Written instruction |
Continue the interview with the "New Girl" creator from the point where it stops.

Excerpted text |
## Start

Interview: ‘New Girl’ creator Liz Meriwether post-mortems season 1

“New Girl” wrapped up its first season tonight with an episode about the gang trying to talk Nick out of moving in with his ex-girlfriend. (I reviewed it here.) It was, on the whole, a strong first season for the comedy, particularly starting around the point where Dermot Mulroney showed up. I interviewed the show’s creator, Liz Meriwether, about the learning curve that any first-year show goes through, what she learned about each of her characters, how she adjusted to losing Damon Wayans Jr’s Coach after the pilot, and more. That’s all coming up just as soon as I declare squatter’s rights…

I want to start with the finale. What is it that happens with Nick when he’s in Caroline’s apartment that drives him back to the loft? Is it just that it took Jess’ words a little while to sink in?

## End

Information provided |
## Start

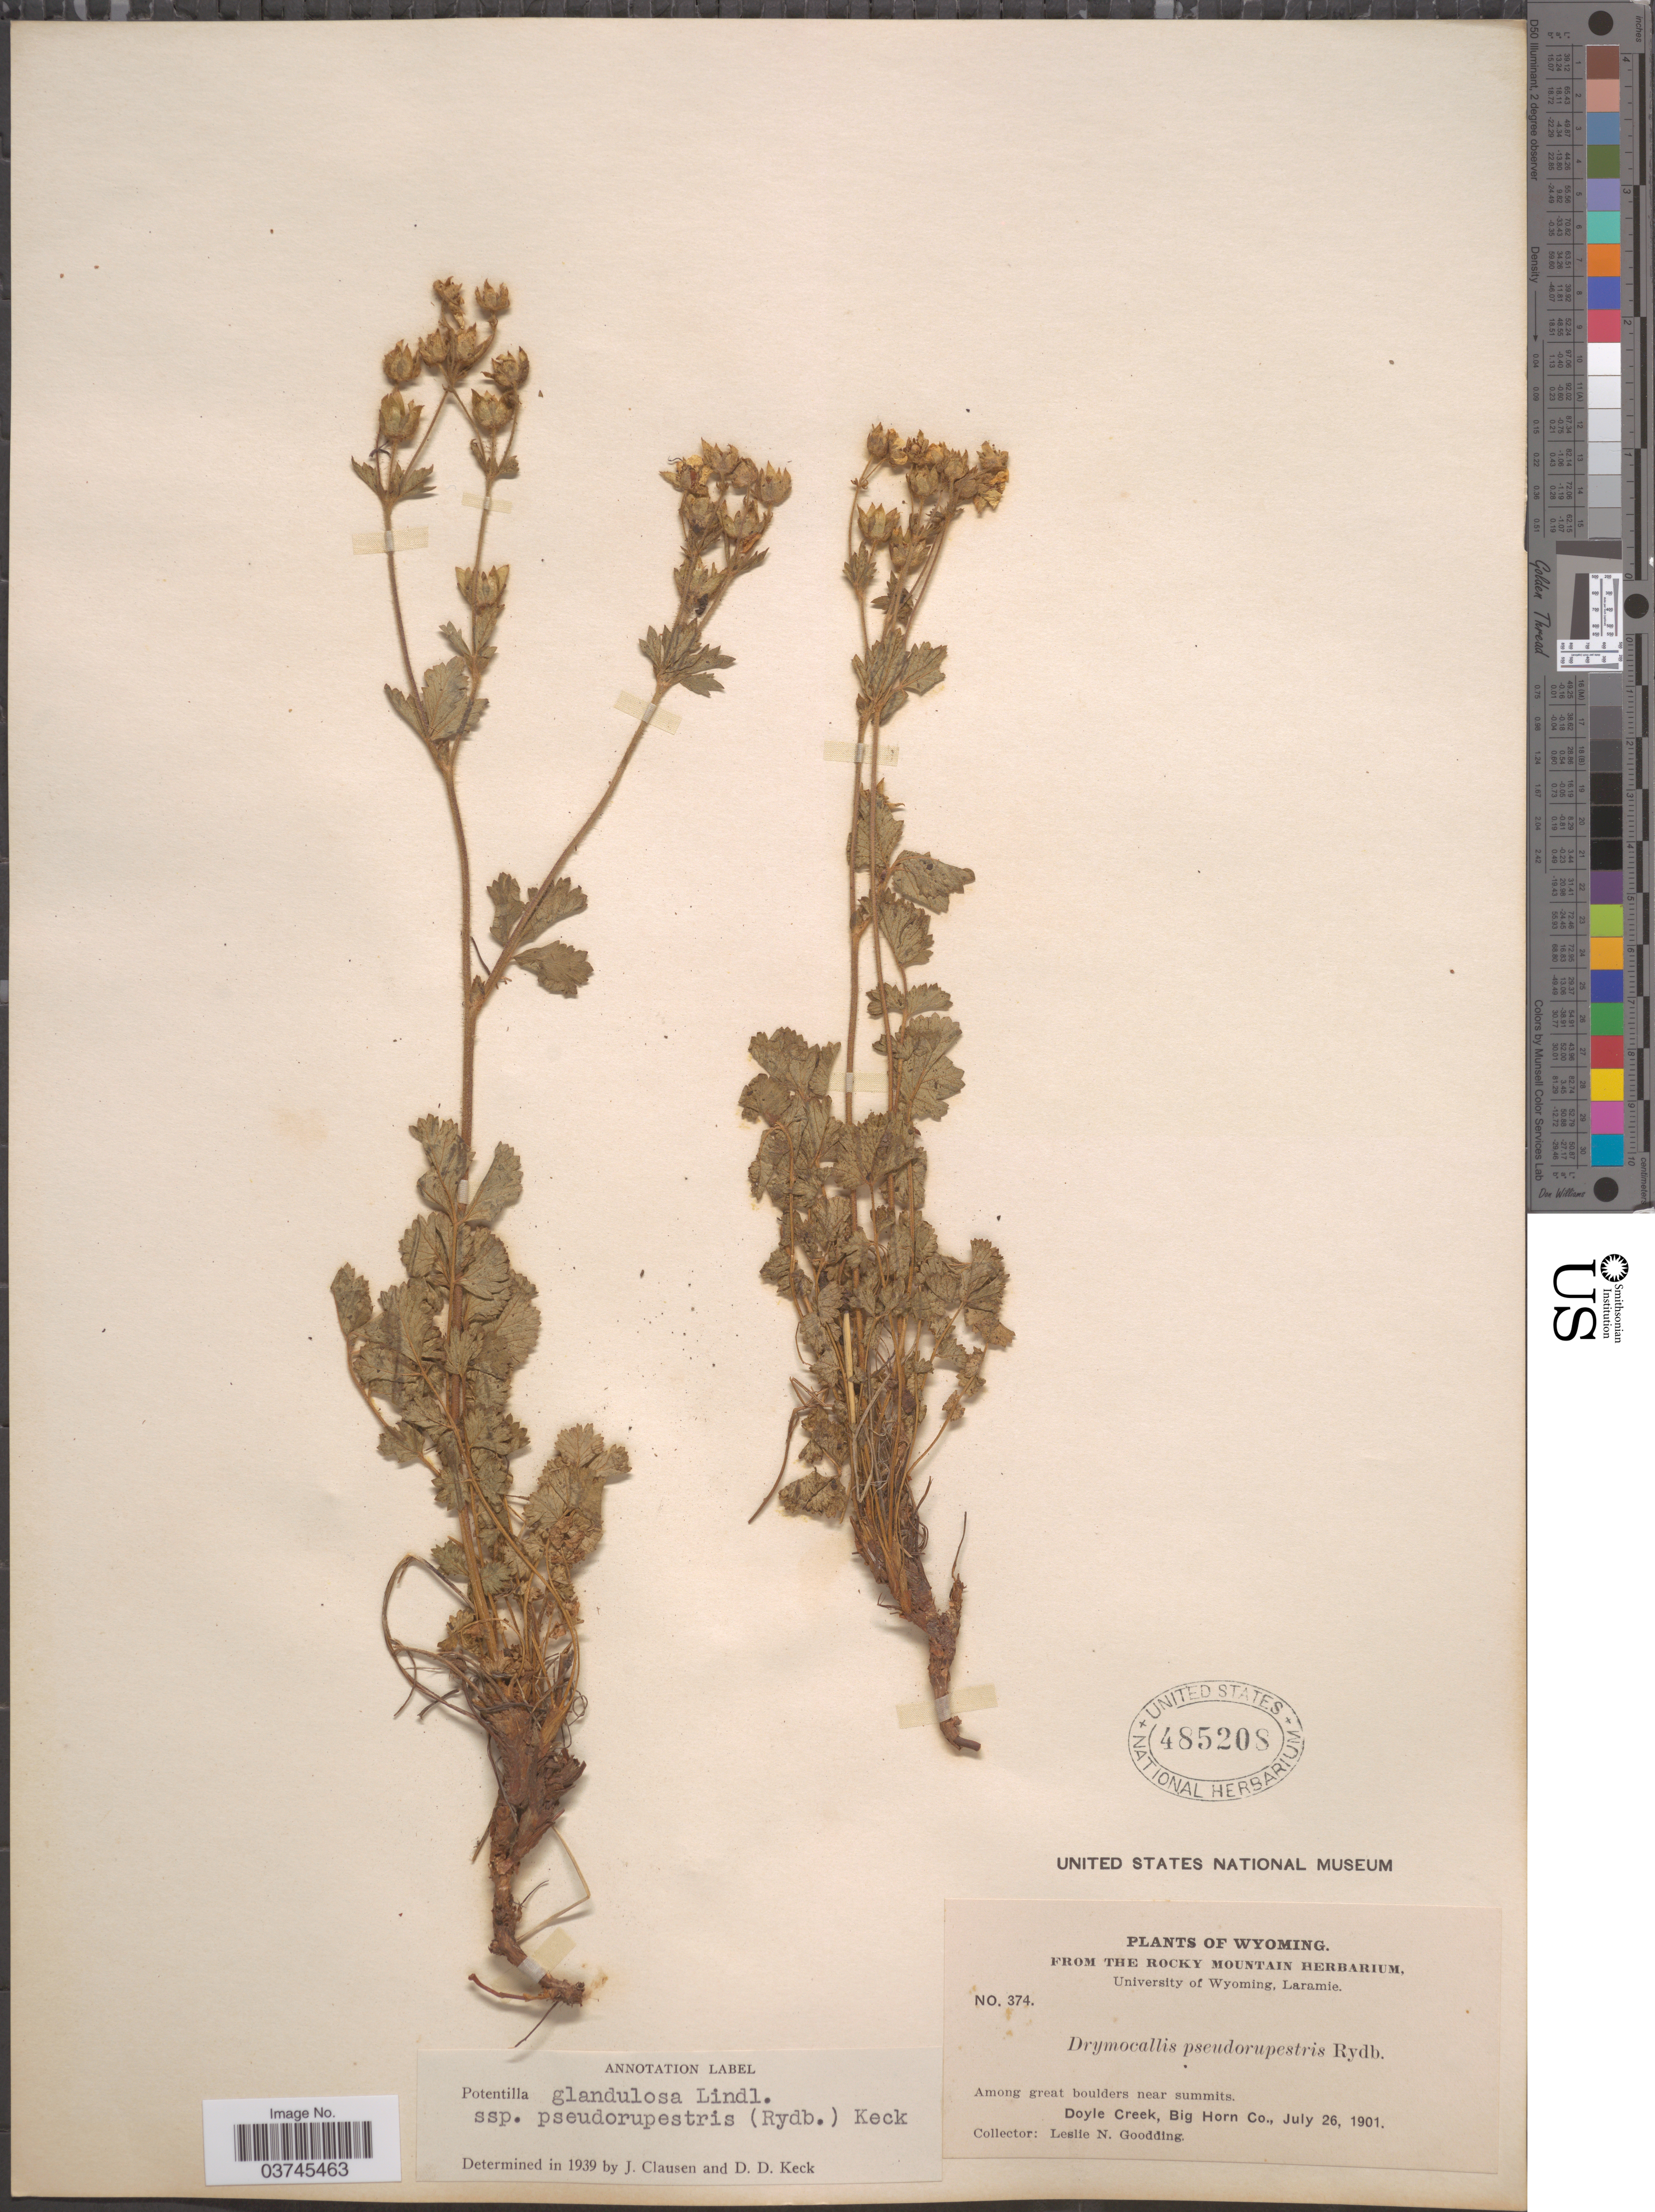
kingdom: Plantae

## End

Task result |
I think it’s the curtains. (laughs) I don’t know. I don’t think he wants to think about curtains. No, obviously, it’s going to take a little while for Jess’ words to sink in, and she plants a seed, and then he’s confronted with his life with Caroline in that scene, and that drives his decision to go back. It was definitely something that we talked a lot about. We didn’t want to give away the ending, so we didn’t want to do too much in that scene. He talks a little about decorating the new place in the moving van with the guys before he pulls off to the freeway. She’s just hung the curtains, and we wanted to tie that together for that moment. Does that make sense?

What happens to poor Tom Lennon?

Well, he had improv’ed a bunch of stuff that we had to cut out for time. I think he said he faxed his mom and his mom was coming to pick him up.

So Nick can just walk in and just kick the guy out of his room.

Yeah, I think so. That seems like something Nick would do. We’re not quite sure what’s in that box, though. I don’t think we ever quite figured it out. It’s something greasy, but needs airholes. We don’t know. I just hope he didn’t sign anything; I’m not sure he signed a sublet agreement. Maybe we’ll deal with that in the season 2 premiere; Tom Lennon could still be there.

Depending on Damon Wayans’ availability, you could just have the revenge of all the people who’ve been kicked out.

Maybe he’s gone to live in Santa Monica with Coach.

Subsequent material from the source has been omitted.